Statement of Research Interests

My research interests encompass several areas of Plastics Engineering and Processing. My research is directed towards understanding the interrelationships between product properties and process parameters in order to develop models that can be used to predict these relationships. To this end several research topics have been or are being investigated.

One area that I am currently investigating is the formation of polymer nanocomposites via reactive extrusion processes. This is a collaborative research between me and Professor Charles Beatty from the Materials Science and Engineering Department of University of Florida. In this collaborative research we are investigating a novel reactive extrusion route to produce self-reinforcing nanocomposites, involving reactive chemistry that enhances the bonding between dispersed liquid crystalline phase and a thermoplastic matrix. We are also investigating the properties of composites so produced. The self-reinforcing nano-composite thermoplastics could produce a series of families of nano-composites with wide-ranging properties – which we can’t fully envision at this time.

Within the subject of polymer nanocomposites, I am investigating the toughening mechanisms in polymer-layered silicate nanocomposites, using both experimental and analytical methods. The primary objective of this project is to investigate the principles underlying the toughening mechanisms of the so-called hybrid organic-inorganic nanocomposites, and to formulate more precise criteria for the selection and modification of these nanocomoposites that might result in the optimization of their impact properties without sacrificing the tensile properties. The nanocomoposites in this context refer to polymeric materials containing layered silicates like montmorillonite, hectorite, and saponite, dispersed as a reinforcing phase in an engineering polymer matrix. We are also investigating methodologies to achieve good dispersion of the nanoparticles in the matrix polymer (See Bhaskar and Narh, under Publications).

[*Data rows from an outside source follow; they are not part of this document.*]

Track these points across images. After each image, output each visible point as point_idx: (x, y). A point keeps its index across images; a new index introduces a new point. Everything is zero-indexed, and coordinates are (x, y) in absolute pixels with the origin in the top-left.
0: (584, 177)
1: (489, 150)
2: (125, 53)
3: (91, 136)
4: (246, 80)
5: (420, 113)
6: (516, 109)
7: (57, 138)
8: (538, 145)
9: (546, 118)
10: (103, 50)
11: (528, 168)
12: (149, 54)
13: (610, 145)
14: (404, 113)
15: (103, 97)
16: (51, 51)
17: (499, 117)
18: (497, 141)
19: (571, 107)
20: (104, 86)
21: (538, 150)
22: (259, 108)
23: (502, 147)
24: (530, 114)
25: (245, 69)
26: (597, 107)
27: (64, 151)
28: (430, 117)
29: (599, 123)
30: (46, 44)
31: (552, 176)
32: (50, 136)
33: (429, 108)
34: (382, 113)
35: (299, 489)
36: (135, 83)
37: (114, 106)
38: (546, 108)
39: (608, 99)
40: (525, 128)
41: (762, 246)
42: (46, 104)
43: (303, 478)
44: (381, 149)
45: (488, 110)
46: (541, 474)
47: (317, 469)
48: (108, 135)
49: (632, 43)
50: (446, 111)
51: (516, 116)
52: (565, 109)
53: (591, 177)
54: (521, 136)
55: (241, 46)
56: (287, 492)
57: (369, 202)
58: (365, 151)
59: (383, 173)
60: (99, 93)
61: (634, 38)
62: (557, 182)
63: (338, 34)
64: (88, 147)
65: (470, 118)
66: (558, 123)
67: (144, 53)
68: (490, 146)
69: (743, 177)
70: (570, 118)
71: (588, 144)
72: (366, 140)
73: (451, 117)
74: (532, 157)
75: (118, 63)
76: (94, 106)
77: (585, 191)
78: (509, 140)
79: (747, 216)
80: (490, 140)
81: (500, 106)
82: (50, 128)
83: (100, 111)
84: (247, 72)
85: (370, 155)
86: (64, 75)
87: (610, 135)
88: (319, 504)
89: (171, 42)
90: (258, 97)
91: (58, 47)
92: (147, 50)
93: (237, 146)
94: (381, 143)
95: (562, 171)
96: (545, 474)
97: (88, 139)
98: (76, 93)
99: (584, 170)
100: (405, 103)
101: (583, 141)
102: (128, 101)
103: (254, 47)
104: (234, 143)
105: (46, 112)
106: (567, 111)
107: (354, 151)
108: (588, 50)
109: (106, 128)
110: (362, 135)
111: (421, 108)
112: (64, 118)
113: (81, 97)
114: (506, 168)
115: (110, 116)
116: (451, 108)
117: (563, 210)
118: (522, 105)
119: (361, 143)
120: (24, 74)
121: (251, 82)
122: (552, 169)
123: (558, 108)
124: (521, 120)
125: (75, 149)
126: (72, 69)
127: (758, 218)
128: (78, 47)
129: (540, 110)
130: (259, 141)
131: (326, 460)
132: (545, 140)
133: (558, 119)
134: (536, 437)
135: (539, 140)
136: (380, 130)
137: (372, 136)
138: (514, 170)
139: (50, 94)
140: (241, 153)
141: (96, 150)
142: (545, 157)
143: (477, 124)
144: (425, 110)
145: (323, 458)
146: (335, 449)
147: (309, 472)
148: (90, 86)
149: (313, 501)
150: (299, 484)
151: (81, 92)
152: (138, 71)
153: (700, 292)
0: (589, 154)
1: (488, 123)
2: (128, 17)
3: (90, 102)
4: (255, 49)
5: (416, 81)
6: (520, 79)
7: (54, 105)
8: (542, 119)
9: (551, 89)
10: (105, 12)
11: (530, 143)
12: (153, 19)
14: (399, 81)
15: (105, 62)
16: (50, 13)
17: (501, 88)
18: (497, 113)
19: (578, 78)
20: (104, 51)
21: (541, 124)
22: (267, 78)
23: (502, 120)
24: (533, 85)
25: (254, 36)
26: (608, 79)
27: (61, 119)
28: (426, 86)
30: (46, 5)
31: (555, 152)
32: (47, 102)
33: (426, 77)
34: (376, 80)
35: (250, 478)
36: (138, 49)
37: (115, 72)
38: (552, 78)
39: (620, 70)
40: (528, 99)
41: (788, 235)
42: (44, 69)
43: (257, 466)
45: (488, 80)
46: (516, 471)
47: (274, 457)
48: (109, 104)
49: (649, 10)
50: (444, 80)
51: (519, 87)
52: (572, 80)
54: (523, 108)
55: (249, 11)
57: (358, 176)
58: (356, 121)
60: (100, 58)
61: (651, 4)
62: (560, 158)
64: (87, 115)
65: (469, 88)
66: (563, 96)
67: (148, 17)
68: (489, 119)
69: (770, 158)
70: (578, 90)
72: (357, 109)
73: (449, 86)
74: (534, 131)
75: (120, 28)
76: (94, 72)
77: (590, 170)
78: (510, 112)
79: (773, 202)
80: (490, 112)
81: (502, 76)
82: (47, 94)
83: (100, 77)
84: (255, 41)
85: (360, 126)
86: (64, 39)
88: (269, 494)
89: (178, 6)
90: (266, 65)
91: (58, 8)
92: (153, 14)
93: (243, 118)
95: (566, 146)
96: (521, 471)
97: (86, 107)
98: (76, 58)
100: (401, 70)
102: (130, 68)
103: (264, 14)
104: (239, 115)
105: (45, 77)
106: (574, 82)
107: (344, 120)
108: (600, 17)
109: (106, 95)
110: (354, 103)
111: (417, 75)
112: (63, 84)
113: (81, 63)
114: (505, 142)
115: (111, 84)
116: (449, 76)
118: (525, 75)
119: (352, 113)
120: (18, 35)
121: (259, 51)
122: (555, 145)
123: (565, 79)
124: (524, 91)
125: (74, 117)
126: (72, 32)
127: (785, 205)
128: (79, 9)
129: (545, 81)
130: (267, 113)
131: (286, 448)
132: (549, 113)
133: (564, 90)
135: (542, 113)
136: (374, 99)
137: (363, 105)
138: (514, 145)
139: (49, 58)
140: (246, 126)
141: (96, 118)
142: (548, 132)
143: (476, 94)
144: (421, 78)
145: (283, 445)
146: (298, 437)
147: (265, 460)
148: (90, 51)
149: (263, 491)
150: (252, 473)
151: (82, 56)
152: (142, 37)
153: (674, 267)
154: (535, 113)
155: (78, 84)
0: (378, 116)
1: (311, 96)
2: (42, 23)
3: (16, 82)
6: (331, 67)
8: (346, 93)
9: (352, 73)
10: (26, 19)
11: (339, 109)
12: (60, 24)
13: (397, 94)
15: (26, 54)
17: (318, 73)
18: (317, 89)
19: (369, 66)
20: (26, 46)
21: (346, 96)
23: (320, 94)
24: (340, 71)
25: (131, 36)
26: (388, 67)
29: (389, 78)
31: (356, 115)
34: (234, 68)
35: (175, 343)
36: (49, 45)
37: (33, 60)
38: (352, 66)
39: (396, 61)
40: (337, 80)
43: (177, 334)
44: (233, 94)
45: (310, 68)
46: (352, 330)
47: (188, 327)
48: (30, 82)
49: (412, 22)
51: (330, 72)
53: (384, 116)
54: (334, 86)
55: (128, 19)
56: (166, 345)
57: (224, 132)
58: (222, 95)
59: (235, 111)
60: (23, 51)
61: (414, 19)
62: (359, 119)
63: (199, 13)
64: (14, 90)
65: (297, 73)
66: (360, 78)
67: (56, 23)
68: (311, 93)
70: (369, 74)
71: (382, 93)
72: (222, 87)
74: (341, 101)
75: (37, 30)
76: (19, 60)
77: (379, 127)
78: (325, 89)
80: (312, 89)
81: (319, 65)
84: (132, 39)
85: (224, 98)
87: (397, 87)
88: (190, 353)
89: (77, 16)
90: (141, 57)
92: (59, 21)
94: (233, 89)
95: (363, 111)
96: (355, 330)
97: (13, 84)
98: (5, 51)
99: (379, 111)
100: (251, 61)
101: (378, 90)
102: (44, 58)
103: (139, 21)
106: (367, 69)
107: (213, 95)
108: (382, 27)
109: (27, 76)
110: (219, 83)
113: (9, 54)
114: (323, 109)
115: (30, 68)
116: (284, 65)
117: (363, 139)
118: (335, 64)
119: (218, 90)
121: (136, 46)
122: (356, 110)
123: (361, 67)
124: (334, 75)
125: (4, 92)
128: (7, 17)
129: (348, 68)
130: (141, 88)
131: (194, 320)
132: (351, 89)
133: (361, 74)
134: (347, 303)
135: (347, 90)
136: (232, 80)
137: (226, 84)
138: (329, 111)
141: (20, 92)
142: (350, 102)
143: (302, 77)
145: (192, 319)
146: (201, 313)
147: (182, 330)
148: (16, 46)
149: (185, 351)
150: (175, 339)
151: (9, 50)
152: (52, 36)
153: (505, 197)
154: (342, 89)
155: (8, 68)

In another area, within the theme of polymer nanocomposites, we are investigating the manufacture and nanomechanics of polymer nanocomposites based on carbon nanotubes (CNTS). In particular, we are addressing the issue of dispersion and alignment of carbon nanotubes in the polymeric matrix, and the creation of adequate interface between CNTS and the matrix for proper transfer of load to the fibers.

In the immediate past, I have investigated the phenomenon of thermal contact resistance (TCR) at a plastic-metal interface due to an imperfect contact between thermoplastics and metal surfaces, as might arise in injection molding. While TCR at metal-metal and metal-hard surface interfaces have been investigated extensively, TCR at metal-plastic interface has not been studied in any detail. The research activities in this Ph.D. project focused on three issues: a) developing a novel methodology for determining thermal conductivity for polymers, and thermal contact resistance (TCR) at a plastic-metal interface during polymer processing, b) studying the effect of injection molding process parameters on TCR and c) developing a heat transfer model that incorporates TCR at a moving (contracting) interface (See Sridhar and Narh, under Publications).

In another area, I have investigated the influence of stress-induced crystallization kinetics in injection molding. My primary objective in this work was to use flow-induced crystallization data firstly to improve the prediction of injection-molding parameters for semi-crystalline polymers, and, secondly, to predict the final microstructure, such as crystallinity and orientation, of the injection-molded part. As the mechanical property of the final product is largely affected by its microstructure, an accurate prediction of the latter is of great interest to the plastics industry. The study involves developing a stress-induced crystallization model that can be used to predict the flow behavior of semi-crystalline polymers in injection molding processes. Algorithms for computer simulation of stress-induced crystallization of semi-crystalline polymers are developed (See Guo and Narh, under Publications).

I have also investigated self-reinforcing composites based on liquid crystalline polymers (LCPs) as reinforcing species. In this project, both experimental and analytical studies were carried out in order to develop a composite model to predict the properties of the self-reinforcing composites containing LCPs, to investigate the effect of compounding methods, processing parameters, and concentration of LCPs on the rheological and mechanical properties of the self-reinforcing composites, and to design, analyze and manufacture prototype parts from these blends (See Li and Narh, under Publications).